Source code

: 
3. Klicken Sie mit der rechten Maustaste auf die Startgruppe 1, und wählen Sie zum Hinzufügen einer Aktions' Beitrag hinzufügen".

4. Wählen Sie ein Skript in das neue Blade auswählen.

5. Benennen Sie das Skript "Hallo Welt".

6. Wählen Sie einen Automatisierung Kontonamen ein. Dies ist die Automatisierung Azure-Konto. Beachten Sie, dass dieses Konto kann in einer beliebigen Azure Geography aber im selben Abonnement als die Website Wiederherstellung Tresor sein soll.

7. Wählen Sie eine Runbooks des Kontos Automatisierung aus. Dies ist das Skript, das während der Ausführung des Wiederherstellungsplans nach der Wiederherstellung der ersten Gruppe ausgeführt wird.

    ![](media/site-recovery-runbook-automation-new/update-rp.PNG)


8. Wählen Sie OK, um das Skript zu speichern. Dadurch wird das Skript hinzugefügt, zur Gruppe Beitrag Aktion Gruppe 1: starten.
━━━━━━━━━━━━━━━━
- _AIM OF THE TASK_
Reproduce all entries. Keep them exact.

- _OUTPUT OF THE EXERCISE_
Source code

: 
3. Klicken Sie mit der rechten Maustaste auf die Startgruppe 1, und wählen Sie zum Hinzufügen einer Aktions' Beitrag hinzufügen".

4. Wählen Sie ein Skript in das neue Blade auswählen.

5. Benennen Sie das Skript "Hallo Welt".

6. Wählen Sie einen Automatisierung Kontonamen ein. Dies ist die Automatisierung Azure-Konto. Beachten Sie, dass dieses Konto kann in einer beliebigen Azure Geography aber im selben Abonnement als die Website Wiederherstellung Tresor sein soll.

7. Wählen Sie eine Runbooks des Kontos Automatisierung aus. Dies ist das Skript, das während der Ausführung des Wiederherstellungsplans nach der Wiederherstellung der ersten Gruppe ausgeführt wird.

    ![](media/site-recovery-runbook-automation-new/update-rp.PNG)


8. Wählen Sie OK, um das Skript zu speichern. Dadurch wird das Skript hinzugefügt, zur Gruppe Beitrag Aktion Gruppe 1: starten.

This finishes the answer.